In shopping center leases, the landlord may agree to protect current tenants with exclusive use provisions, blocking future tenants from competing with the already existing businesses (See, Would you like toppings on that lawsuit? Exclusive use provisions in retail leases.) Landlords also limit tenants’ uses through permissive use provisions, which can limit a tenant’s business to something narrow (e.g., sale of candied bacon) to much broader (e.g., any business that does not violate any law).
Another restriction on use is called a “radius restriction.” A radius restriction protects the landlord, by precluding a tenant from operating the same business at a competing location within a certain distance from the landlord’s shopping center. One justification for such a provision is that if the tenant is paying percentage rent based upon sales generated at the landlord’s center, then a competing business nearby could siphon some of that rent to another landlord. In fact, one of the remedies sometimes built into such a provision is that the landlord may be able to recoup whatever the landlord loses to that other location, sometimes by way of a liquidated damages formula.

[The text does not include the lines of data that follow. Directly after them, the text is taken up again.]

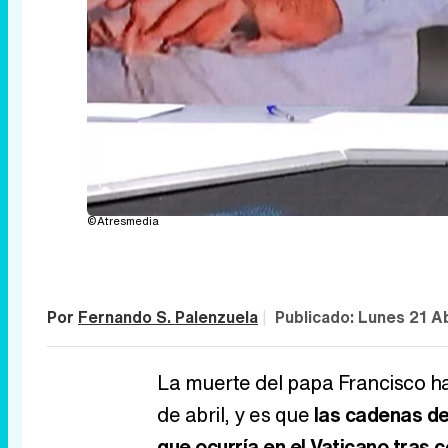
©Atresmedia
Por
Fernando S. Palenzuela
|
Publicado:
Lunes 21 Ab
La muerte del papa Francisco ha
de abril, y es que
las cadenas de 
que ocurría en el Vaticano tras c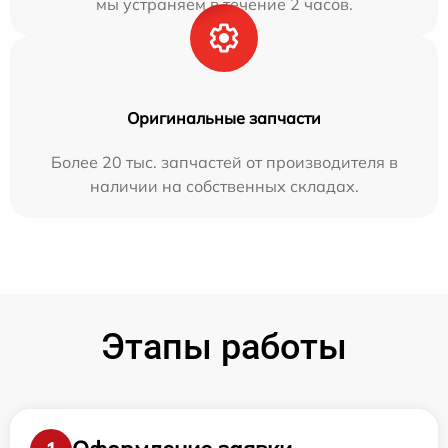
мы устраняем в течение 2 часов.
Оригинальные запчасти
Более 20 тыс. запчастей от производителя в
наличии на собственных складах.
Этапы работы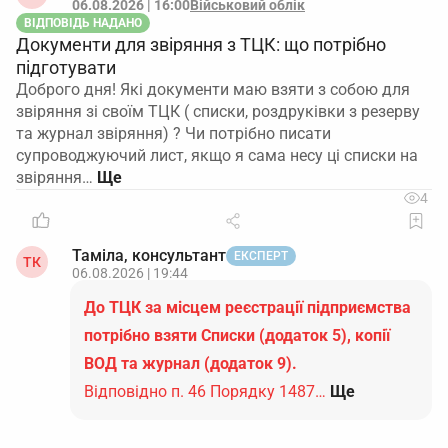
06.08.2026 | 16:00
Військовий облік
ВІДПОВІДЬ НАДАНО
Документи для звіряння з ТЦК: що потрібно
підготувати
Доброго дня! Які документи маю взяти з собою для
звіряння зі своїм ТЦК ( списки, роздруківки з резерву
та журнал звіряння) ? Чи потрібно писати
супроводжуючий лист, якщо я сама несу ці списки на
звіряння…
4
Таміла, консультант
ЕКСПЕРТ
ТК
06.08.2026 | 19:44
До ТЦК за місцем реєстрації підприємства
потрібно взяти Списки (додаток 5), копії
ВОД та журнал (додаток 9).
Відповідно п. 46 Порядку 1487…
Ще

The question as to whether such a provision is anti-competitive does arise. In New York, the Office of the Attorney General [OAG] commenced an investigation against Simon Property Group in connection with radius restrictions in leases with retail tenants at the outlet centers known as Woodbury Common Premium Outlet and The Mills. “The OAG investigation focused on the possible anticompetitive effects of [Simon’s] radius provisions on consumers and businesses in New York State.”
The OAG determined that the majority of Woodbury leases include a radius provision of 60 miles around Woodbury. For those who took pre-algebra, the area of that circle is calculated by the formula Area = Π x r². That means that the area in which the Woodbury tenants were precluded from opening another business equals 3.14 x 602 or 11,304 square miles! Among its findings, the OAG concluded:
The OAG finds that continuation of the Woodbury 60-Mile Radius is likely not justified by efficiencies or legitimate business considerations. The OAG finds that under current market conditions, the Woodbury 60-Mile Radius is likely broader than necessary to achieve any legitimate procompetitive benefits.
The OAG additionally finds that continuation of the Woodbury 60 Mile Radius is likely to (a) deny Retailers the benefits of competition among outlet centers in the NYC Area, (b) deprive NYC Area consumers from access to high-quality outlet centers within a short subway ride, ferry, or walk, and (c) prevent local communities in the NYC Area from obtaining additional tax revenue, jobs, and infrastructure investment that an additional outlet center would likely provide.
The OAG also concluded that the radius provisions in the Jersey Gardens leases have the “potential to limit the ability of Outlet Retailers to operate or open Outlet Stores in any [non-Simon] development in the New York City Area.”
Simon neither admitted nor denied the OAG’s findings. However, to resolve the investigation, Simon agreed to immediately waive and, within 45 days, amend its radius restrictions in all current leases at Woodbury and Jersey Gardens to exclude the “Relevant Area,” which is depicted on a map attached to the Assurance and which includes Queens, Brooklyn, and the Bronx.
We were unable to find a California appellate decision determining if radius restrictions are enforceable. There is an unpublished – which means it cannot be used for precedent – decision from 2013 that concerned a 5-mile radius restriction, but the court did not focus on the general enforceability of the provision, instead focusing on whether the second location was similar or competing with the first.